锅是从山窝窝里扒出的泥做的地锅,地锅烧柴火,柴火是树上落下的松枝落针。
火苗噼噼啪啪地响着,热烈地舔着锅底,锅迅速感应起来,松香和锅相互浸润,热得烤脸。
有路过的客人吸溜一下鼻子,大声地问:什么味道?真香!大刘笑笑,说:做鱼呢。
用一抹白色猪油,只是把锅涂均匀,锅里没有一滴油,切三片生姜,放进去,刺啦一声,香气晕染得更远。
拎着鱼尾,鱼头冲下,把鱼顺到锅底,头左尾右,完美的弧线,锅更加欢快地响,吱吱冒烟。撤火,用小火慢慢地炕,把鱼的一边炕黄,用松木做的大木铲翻面,两边炕黄。
添火,大火又熊熊燃烧起来,加一大锅热水,水开了,上下翻腾,用中火烧20分钟,汤浓气香。
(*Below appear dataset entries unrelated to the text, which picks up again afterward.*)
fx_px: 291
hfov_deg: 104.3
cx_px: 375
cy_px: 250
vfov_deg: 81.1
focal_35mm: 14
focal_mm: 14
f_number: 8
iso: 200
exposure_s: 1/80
掀开锅盖,稍稍放些盐,轻轻搅拌,乳白色的鱼汤随波荡漾,像是春心荡漾的杨柳,抚着旭日的湖面。
起锅,加一点点老陈醋,滴两滴小磨香油,放三片香菜叶子,翠绿绿地点缀着热气腾腾的湖面。
有等不及的客人大叫:这香气,越闻越饿,大刘,赶紧上啊!
大刘把鱼盛在大汤盆里,一溜小跑,端上来,说:我给你们打个9折行不行?
有人乐道:太行了!谁不喜欢打折啊?
大刘说:外面有一个卖瓜子的老太太,带着个小孙女,挺可怜的,我给她们盛一碗鱼汤,好吗?
客人探头一看,艳阳下,真是一个老太太,带着一个小女孩卖瓜子,说:麻烦你再去买两包瓜子。
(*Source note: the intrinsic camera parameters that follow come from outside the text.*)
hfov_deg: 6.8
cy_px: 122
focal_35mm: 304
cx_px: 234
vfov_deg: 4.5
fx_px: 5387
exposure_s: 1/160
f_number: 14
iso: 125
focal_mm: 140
大刘端着一大碗鱼汤,送给老太太,再买两包瓜子,老太太连连作揖,从怀里拿出一个大馒头,一掰两半,和孙女欢天喜地地吃起来。
这9折鱼汤中的一碗,有时候送给打柴的,有时候送给卖野菜的,喝过鱼汤的人都说,大刘的鱼汤真鲜。
大刘说:能不鲜吗?刚出水的鱼。
有人说:大刘,你那鱼什么调料也不搁,为什么那么好吃?
大刘说:菜有菜味,鱼有鱼味,它本来的味。水库里的鱼喝的水是从这个山上滲出来的,地锅是这个山上的泥做的,柴火是这个山上的松枝,这么好的风水,老天早就把香气放里面了,我再放,多余。
作家乔叶曾在一篇文章里说,所有的食材都有物性,物性不会说话,它也不用说话,它的颜色、气息、质地都明明白白地在替它们说话呢,说的还可能是再实不过的实话……比如西瓜瓤上火,西瓜皮却去火……橘子肉上火,橘子皮却去火,世间万事万物,金木水火土,老天早把它平衡好了。
《红楼梦》里刘姥姥在大观园里吃的那口茄子,大概得用20只鸡来煨它,那已经不是吃茄子了,吃的是富贵。茄子吃到这个份上,早已失去了本真的味道,失去本真的味道,是件很可怕的事情,你会不认识自己,迷失自己。
像大刘说的,菜有菜味,鱼有鱼味,人也要有人味,世界才会有香气。